Bruce Yonemoto
During nearly half a century of living in Los Angeles, Bruce Yonemoto has created a body of work that blends cinematic language with critical reflections on media, memory, and history. In the 1970s he moved to Los Angeles from the Bay Area to join his brother Norman, an aspiring Hollywood director. Working both together and independently until Norman’s death in 2014, they developed a practice centered on experimental film. In the late 1980s the brothers began exploring their family’s history of incarceration during World War II. This research informs Bruce’s Broken Fences (2025), a diptych video installation that juxtaposes US War Relocation Authority propaganda films with Nazi footage of the Theresienstadt concentration camp—both falsely depicting camps as ordinary and even idyllic. The monitors are partially obscured by open-board fences treated with lacquer, a material long associated with Asian decorative arts and identity. Yonemoto’s broader practice similarly navigates myth and memory. In 2017 he embarked on a collaboration with Eder Santos, a Brazilian multimedia artist, to create a self-reflexive homage to Glauber Rocha’s film Barravento (1962), a cornerstone of the Brazilian Cinema Novo movement. In response to this, Yonemoto’s two-channel video installation Barravento Novo (2017) juxtaposes selections from Rocha’s analog 35mm film with a new digital 4K video, overlaying two historical moments and modes of technology. Like much of Yonemoto’s production, Barravento Novo points outside itself, occupying a place between fiction and documentation, myth and reality.
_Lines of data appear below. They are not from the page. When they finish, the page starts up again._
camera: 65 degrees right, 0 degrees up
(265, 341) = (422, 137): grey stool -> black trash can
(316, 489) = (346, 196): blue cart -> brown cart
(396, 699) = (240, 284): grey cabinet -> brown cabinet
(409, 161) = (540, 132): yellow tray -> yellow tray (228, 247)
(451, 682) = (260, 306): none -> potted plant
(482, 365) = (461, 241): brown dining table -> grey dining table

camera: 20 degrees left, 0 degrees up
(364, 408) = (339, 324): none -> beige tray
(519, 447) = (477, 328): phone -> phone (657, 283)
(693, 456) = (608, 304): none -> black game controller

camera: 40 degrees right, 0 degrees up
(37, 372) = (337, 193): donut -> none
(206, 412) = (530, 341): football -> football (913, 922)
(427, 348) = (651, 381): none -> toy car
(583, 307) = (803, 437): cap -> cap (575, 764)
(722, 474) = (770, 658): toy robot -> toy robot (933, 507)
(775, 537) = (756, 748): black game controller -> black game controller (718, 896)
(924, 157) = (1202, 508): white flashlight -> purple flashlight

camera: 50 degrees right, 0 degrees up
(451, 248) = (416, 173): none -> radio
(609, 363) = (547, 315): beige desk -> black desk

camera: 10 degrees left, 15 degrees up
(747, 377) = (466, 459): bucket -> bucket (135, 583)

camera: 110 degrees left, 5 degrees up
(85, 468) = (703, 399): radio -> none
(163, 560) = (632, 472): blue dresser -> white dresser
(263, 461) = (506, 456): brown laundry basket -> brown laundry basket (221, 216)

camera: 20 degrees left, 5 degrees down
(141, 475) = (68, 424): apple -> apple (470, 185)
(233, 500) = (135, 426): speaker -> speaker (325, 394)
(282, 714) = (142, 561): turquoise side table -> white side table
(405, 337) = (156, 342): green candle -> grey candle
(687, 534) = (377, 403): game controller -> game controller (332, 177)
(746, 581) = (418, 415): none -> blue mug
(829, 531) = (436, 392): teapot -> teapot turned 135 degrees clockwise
Bruce Yonemoto was born in 1949 in San Jose. A pioneer in the field of video art, over the last half century Yonemoto has produced a formally and thematically eclectic body of film, video, photography, and sculpture. Selected solo and two-person presentations include Kunstverein in Hamburg (2023); O-Town House, Los Angeles (2022,2023); Anthology Film Archives, New York (2022); Tate Modern, London (2017, 2012); Imperial Palace, Rio de Janeiro (2017); Museum of Modern Art, New York (2017); The Luckman, California State University, Los Angeles (2017); Hong-Gah Museum, Taipei, Tawain (2015); c.nichols Project, Los Angeles (2016); Art Gallery, Kanazawa College of Art, Ishikawa, Japan (2012); LAXART, Los Angeles (2011); Saint Louis Art Museum (2010); Convento de Santo Domingo, Qorikancha, Cusco, Peru (2006); MIT List Visual Arts Center, Cambridge, MA (2001); Institute of Contemporary Art, Philadelphia (2001); ICC Intercommunication Center, Tokyo (1999); Japanese American National Museum, Los Angeles (1999); and the Wexner Center for the Arts, Columbus, OH (1997). Selected group exhibitions include the Institute of Contemporary Art, Los Angeles (2024); Institute of Contemporary Art, San Jose (2024); Galerie Quynh Contemporary Art, Ho Chi Minh City, Vietnam (2023); Yuz Museum, Shanghai (2020); Los Angeles County Museum of Art (2020); Qatar Museums, Doha, U.A.E. (2020); Chi-Wen Gallery, Taipei, Taiwan (2018, 2017); Los Angeles Contemporary Exhibitions (2014); Stedelijk Museum, Amsterdam (2014); Centre Pompidou, Paris (2014); MoMA PS1, Queens, NY (2014); Museum of Contemporary Art, Los Angeles (2014, 2011); and the Museum of Modern Art, New York (2011). Honors and awards include a Guggenheim Fellowship (2022); a Rockefeller Foundation Intercultural Film / Video / Multimedia Fellowship (1998); and a Maya Deren Award from the American Film Institute (1993). He earned a BA from the University of California, Berkeley (1972), and an MFA from Otis College of Art and Design, Los Angeles (1979).